• [Aim of the exercise] Return the data below exactly, but only from the line containing "<source format=v>" through the line containing "for initiating transmission", with both of those lines included.

[Records from a data collection]
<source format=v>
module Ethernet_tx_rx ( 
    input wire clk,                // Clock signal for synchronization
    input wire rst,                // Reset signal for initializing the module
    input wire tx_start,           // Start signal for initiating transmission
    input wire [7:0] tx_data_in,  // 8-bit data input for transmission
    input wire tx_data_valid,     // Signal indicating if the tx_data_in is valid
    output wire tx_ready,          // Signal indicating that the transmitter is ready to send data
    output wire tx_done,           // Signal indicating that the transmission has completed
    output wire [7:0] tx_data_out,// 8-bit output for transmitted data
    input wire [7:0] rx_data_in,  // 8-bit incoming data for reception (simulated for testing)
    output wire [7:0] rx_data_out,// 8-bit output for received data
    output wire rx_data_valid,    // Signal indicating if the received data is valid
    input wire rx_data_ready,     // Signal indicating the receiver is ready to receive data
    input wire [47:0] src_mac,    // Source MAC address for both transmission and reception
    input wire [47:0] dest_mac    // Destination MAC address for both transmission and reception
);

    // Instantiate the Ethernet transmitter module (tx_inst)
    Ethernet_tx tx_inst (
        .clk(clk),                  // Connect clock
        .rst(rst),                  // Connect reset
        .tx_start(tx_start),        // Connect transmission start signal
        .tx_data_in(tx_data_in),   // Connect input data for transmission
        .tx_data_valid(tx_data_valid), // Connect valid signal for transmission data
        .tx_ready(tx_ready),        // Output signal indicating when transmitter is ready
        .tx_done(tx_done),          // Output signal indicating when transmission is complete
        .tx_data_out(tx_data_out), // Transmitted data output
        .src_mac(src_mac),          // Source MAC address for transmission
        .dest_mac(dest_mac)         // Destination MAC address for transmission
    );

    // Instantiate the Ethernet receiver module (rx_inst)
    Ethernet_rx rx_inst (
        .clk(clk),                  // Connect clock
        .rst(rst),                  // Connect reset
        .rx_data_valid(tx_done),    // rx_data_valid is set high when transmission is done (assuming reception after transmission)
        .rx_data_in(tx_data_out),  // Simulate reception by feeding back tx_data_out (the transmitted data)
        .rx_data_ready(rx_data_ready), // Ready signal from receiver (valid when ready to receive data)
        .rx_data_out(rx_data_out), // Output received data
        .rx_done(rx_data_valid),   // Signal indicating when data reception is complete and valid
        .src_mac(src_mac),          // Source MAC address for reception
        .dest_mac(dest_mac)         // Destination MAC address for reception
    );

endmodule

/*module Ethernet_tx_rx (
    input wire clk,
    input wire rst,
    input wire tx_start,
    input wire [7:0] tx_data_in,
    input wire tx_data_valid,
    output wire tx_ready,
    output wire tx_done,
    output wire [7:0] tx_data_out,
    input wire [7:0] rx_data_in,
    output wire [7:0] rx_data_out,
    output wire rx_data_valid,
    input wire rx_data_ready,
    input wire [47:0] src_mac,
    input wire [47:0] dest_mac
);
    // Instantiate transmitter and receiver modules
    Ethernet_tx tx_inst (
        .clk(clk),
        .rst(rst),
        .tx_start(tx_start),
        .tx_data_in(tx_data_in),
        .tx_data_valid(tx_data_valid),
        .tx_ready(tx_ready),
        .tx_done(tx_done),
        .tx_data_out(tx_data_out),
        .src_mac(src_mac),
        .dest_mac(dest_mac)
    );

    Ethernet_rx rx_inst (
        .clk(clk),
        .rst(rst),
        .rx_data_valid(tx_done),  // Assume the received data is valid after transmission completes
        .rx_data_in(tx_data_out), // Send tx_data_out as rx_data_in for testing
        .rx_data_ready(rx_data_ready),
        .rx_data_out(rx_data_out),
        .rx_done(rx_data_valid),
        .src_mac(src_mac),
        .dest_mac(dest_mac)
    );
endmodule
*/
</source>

--

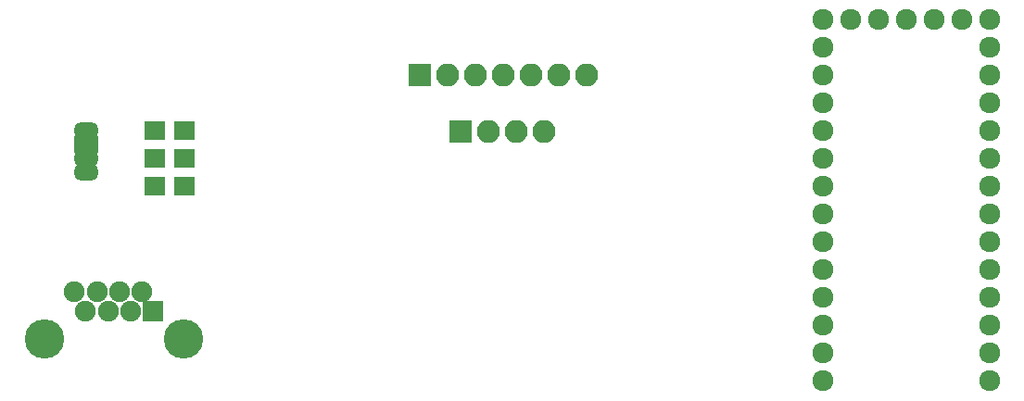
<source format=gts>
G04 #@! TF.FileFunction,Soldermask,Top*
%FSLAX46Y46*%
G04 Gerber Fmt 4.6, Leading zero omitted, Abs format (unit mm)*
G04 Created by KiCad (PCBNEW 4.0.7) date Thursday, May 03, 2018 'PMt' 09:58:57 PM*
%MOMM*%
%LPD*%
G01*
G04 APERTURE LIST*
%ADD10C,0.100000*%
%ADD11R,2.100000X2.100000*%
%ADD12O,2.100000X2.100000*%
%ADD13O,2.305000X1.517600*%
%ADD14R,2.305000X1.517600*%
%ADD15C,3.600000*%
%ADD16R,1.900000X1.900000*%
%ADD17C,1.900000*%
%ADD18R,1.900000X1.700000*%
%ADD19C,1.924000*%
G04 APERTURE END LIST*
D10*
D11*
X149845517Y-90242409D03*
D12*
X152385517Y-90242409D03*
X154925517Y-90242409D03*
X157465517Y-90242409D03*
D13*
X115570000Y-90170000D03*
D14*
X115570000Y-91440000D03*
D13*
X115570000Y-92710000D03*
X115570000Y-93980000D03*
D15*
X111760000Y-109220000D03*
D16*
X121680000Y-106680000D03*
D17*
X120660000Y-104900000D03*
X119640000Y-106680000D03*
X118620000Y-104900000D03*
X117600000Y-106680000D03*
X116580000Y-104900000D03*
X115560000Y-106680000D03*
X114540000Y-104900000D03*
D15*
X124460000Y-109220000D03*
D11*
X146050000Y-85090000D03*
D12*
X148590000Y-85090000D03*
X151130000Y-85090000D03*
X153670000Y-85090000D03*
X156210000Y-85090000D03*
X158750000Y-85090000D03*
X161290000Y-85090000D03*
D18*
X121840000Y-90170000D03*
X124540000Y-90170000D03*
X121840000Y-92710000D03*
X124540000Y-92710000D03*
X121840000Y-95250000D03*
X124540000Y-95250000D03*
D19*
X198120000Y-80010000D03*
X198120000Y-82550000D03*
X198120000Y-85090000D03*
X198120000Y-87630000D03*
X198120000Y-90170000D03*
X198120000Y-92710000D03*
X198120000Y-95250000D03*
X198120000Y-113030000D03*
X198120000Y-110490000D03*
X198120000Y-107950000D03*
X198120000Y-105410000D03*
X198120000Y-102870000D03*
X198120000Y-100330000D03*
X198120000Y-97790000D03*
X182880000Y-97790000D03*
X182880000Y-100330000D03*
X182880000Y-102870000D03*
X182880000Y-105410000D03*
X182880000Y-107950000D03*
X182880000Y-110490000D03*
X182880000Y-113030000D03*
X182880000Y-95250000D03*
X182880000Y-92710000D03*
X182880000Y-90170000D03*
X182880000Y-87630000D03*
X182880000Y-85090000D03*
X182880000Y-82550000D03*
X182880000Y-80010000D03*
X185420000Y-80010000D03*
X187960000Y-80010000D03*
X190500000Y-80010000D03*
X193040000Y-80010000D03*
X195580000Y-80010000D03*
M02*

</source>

• [Solution]
<source format=v>
module Ethernet_tx_rx ( 
    input wire clk,                // Clock signal for synchronization
    input wire rst,                // Reset signal for initializing the module
    input wire tx_start,           // Start signal for initiating transmission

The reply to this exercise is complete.